Regnology, a leading software provider with a focus on regulatory reporting solutions, today announced it has entered into a definitive agreement to acquire Wolters Kluwer’s Finance, Risk & Regulatory Reporting (FRR) unit.

The proposed acquisition represents a strategic step in Regnology’s ambition to deliver regulatory intelligence at scale—bringing together complementary capabilities across finance, risk, and regulatory reporting. It also expands Regnology’s presence in key markets and strengthens its ability to support financial institutions with granular data, jurisdiction-specific requirements, and cross-border compliance.

Clients will benefit from a unified platform that combines Regnology’s cloud-first architecture with FRR’s established capabilities, offering scalable solutions for both heritage and cloud-ready environments.

The transaction is expected to close in the coming months, subject to regulatory approvals, applicable employee requirements and customary conditions.
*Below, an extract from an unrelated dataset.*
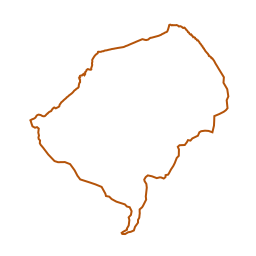 the district of Mayo-Rey, Nord, Cameroon, rotated 274°
{"feature_id": "32672807B45774164265008", "entity_name": "Mayo-Rey", "entity_type": "district", "adm_level": 2, "iso_a3": "CMR", "parent_name": "Cameroon", "parent_adm1": "Nord", "projection": "orthographic", "projection_center": [14.714, 8.186], "detail": "fine", "context": "isolated", "style": "outline", "palette": "amber", "viewbox_px": 256, "rotation_deg": 274, "n_neighbors": 0, "source": "geoboundaries", "source_scale": "gbopen_adm2", "svg_char_len": 4502}
<svg xmlns="http://www.w3.org/2000/svg" viewBox="0 0 256 256"><g transform="rotate(274 128 128)"><path d="M202.7,207.7L203.4,207.2L203.3,206.9L203.4,206.5L203.8,206.1L204.5,205.8L205.4,204.3L205.4,203.8L205.6,203.6L206.5,203.4L207.0,202.8L207.5,202.6L208.2,201.8L209.5,200.5L210.0,199.9L210.8,199.5L212.0,198.4L212.5,198.3L212.8,198.0L213.5,197.1L214.7,196.6L215.3,195.7L216.3,195.2L217.4,194.0L217.8,193.6L218.5,193.3L219.4,192.4L220.1,191.9L220.3,191.7L220.2,190.9L220.5,190.6L221.2,190.3L221.4,189.9L221.6,189.2L221.9,188.8L222.7,188.6L223.3,187.3L223.1,186.7L224.2,186.0L224.7,185.6L224.6,185.4L224.7,185.1L225.2,184.6L225.6,184.5L225.8,184.4L225.6,183.8L226.3,182.8L226.6,182.6L227.4,182.2L227.9,181.1L228.3,181.0L229.4,180.1L229.8,179.6L230.1,179.1L230.9,178.6L231.5,177.8L231.7,177.7L231.8,177.7L232.1,177.3L232.1,177.0L231.8,176.6L231.6,176.2L231.8,175.6L232.7,174.5L233.2,173.1L233.1,172.4L232.8,171.9L232.8,171.7L233.3,171.1L233.8,170.3L234.1,169.1L233.9,168.7L233.8,167.1L233.8,166.5L233.6,165.8L233.8,165.1L233.5,164.6L233.5,164.1L233.9,163.5L234.0,163.1L234.0,162.7L233.5,161.9L232.4,161.8L229.6,161.2L227.8,160.7L226.9,160.3L226.4,159.7L226.0,158.7L225.4,157.7L225.1,157.4L223.9,155.2L223.4,154.7L223.0,153.9L222.1,152.1L219.7,145.2L219.6,144.4L219.4,144.2L219.1,143.4L217.7,142.1L217.3,141.0L217.0,140.0L217.1,138.8L217.6,136.4L217.6,136.1L216.6,134.1L216.1,133.1L215.6,132.1L214.4,129.7L214.1,129.2L211.7,124.4L211.0,123.1L210.5,122.2L209.9,120.9L209.6,120.1L208.8,118.7L208.4,117.8L207.1,112.1L206.8,111.0L206.4,109.4L206.1,108.4L205.7,106.6L205.5,105.9L205.2,105.1L205.0,104.4L204.7,103.3L204.2,101.9L203.8,100.5L203.8,99.9L203.4,98.9L202.9,98.3L202.8,97.3L202.6,96.6L202.2,95.9L202.0,94.7L202.0,93.5L202.0,93.0L201.9,92.8L200.4,92.5L199.1,90.9L197.7,89.8L196.9,89.3L195.4,88.5L194.6,88.1L193.6,87.6L192.8,87.6L191.9,87.8L191.4,87.8L190.6,87.6L189.8,87.6L189.4,87.6L188.6,87.9L187.7,87.8L185.4,87.2L184.8,87.1L184.7,87.1L183.9,87.3L183.6,87.0L183.5,86.4L183.7,84.7L184.0,83.9L183.8,83.5L182.9,82.6L182.6,82.6L181.2,82.0L180.8,81.4L180.2,81.3L179.4,81.5L178.7,81.5L177.5,80.8L177.9,80.3L178.7,79.7L177.9,79.0L177.5,78.6L177.2,78.5L177.1,78.2L177.2,77.7L176.7,76.5L176.5,76.4L175.9,76.3L175.3,76.0L175.1,76.1L175.0,76.3L174.5,75.8L174.0,76.3L173.5,76.2L173.4,76.2L173.2,76.3L172.6,76.9L171.4,76.8L170.9,77.0L170.3,77.0L169.2,76.2L168.5,76.2L167.7,76.0L166.1,75.9L165.7,76.0L164.6,75.4L163.4,73.7L162.6,73.1L161.7,71.9L160.1,70.8L158.8,69.7L157.1,67.8L156.5,67.0L156.0,66.6L155.7,66.4L155.0,65.6L154.2,64.6L153.7,64.4L151.3,61.9L150.2,61.0L148.8,59.5L147.8,59.1L146.9,58.4L146.1,58.1L145.0,58.0L144.7,57.8L144.2,57.3L142.6,54.6L142.6,54.2L143.3,53.3L143.3,52.9L142.8,52.2L141.8,51.5L141.6,51.2L140.9,50.9L140.2,50.4L139.7,50.3L139.4,50.0L138.9,48.9L138.6,48.5L138.2,47.9L137.3,47.2L137.1,46.8L136.7,46.7L136.0,45.8L135.0,45.1L134.1,44.2L133.8,43.3L133.9,42.1L134.0,41.8L134.1,41.5L134.9,39.9L134.9,39.3L135.1,38.3L135.1,37.8L134.5,36.6L133.8,35.9L132.0,35.0L131.2,34.1L130.6,33.2L130.3,32.4L130.1,32.1L129.8,31.4L128.9,30.1L127.9,30.6L125.8,31.4L123.0,32.6L121.8,35.2L122.5,37.2L121.2,39.0L117.2,38.8L114.3,39.7L113.2,39.5L112.4,39.3L110.8,39.7L109.5,41.1L106.6,41.1L104.8,42.3L104.5,42.7L102.2,44.9L101.6,45.4L96.0,50.3L89.9,57.0L89.0,60.6L89.6,67.4L87.9,72.8L82.3,77.5L81.4,78.1L76.7,81.0L76.2,81.5L73.4,83.9L71.0,93.7L69.5,99.4L67.4,105.8L60.9,110.0L58.6,110.8L58.2,114.1L56.0,116.6L53.7,121.6L51.6,130.2L49.6,132.4L49.1,135.2L45.3,137.4L41.5,137.0L38.9,134.9L36.3,135.8L30.8,135.5L27.6,133.9L26.5,134.1L23.9,130.1L22.9,129.0L21.9,129.7L22.0,132.5L24.0,135.4L24.6,137.9L26.2,141.0L29.9,141.9L34.3,144.6L37.0,144.4L39.3,145.5L42.3,145.6L44.0,145.7L44.8,145.5L47.6,145.3L49.9,147.6L51.4,148.4L57.8,151.1L61.1,150.5L62.3,150.6L69.8,150.9L73.5,150.2L76.1,148.3L77.7,147.8L80.3,149.1L82.1,151.1L81.5,155.3L80.0,160.2L81.0,163.2L81.0,164.4L80.1,167.2L81.2,168.4L81.7,168.8L83.6,168.8L84.3,171.3L85.9,172.1L89.7,173.8L93.2,175.8L96.3,177.1L101.5,178.7L103.8,180.6L110.2,180.3L112.7,179.0L114.4,180.6L115.0,185.8L117.9,187.7L120.1,188.7L119.8,191.2L121.7,192.6L122.1,192.9L125.2,198.3L128.7,199.5L129.9,201.2L130.7,205.0L130.7,208.7L130.4,209.6L129.6,212.5L136.4,213.6L141.0,213.5L145.9,213.3L148.3,218.1L149.5,220.1L150.8,222.3L151.9,223.6L152.7,224.5L154.7,225.9L162.6,224.5L166.5,225.9L166.9,225.8L173.6,224.3L174.1,224.0L179.8,220.1L185.3,220.1L185.6,219.9L194.3,213.7L195.5,212.9L198.4,210.8L200.7,209.4L202.6,207.9L202.7,207.7Z" fill="none" stroke="#b45309" stroke-width="2"/></g></svg>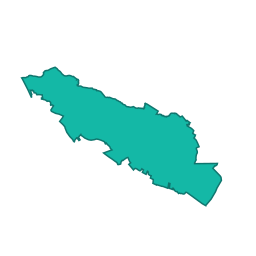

Rob Mackay, CEO of Regnology:
“FRR brings additional expertise and reach that will enhance our ability to serve clients globally. We look forward to supporting clients with a unified platform that helps them modernize their infrastructure, navigate Basel IV, and prepare for the future of regulatory reporting.”

Lisa Nelson, CEO of Wolters Kluwer Financial & Corporate Compliance:
“We are proud of the accomplishments of our Finance, Risk, and Regulatory Reporting teams. Regnology is strategically aligned to build on FRR’s strengths, and we are confident that they are joining an organization that is well-positioned to continue serving customers with excellence while opening new growth opportunities for employees.”

Fredrik Näslund, Partner, Nordic Capital Advisors:
“This agreement reflects Regnology’s continued momentum and innovation in the regulatory technology space. It positions the company to deliver even greater value to financial institutions worldwide. Nordic Capital is truly excited about Regnology’s continued journey.”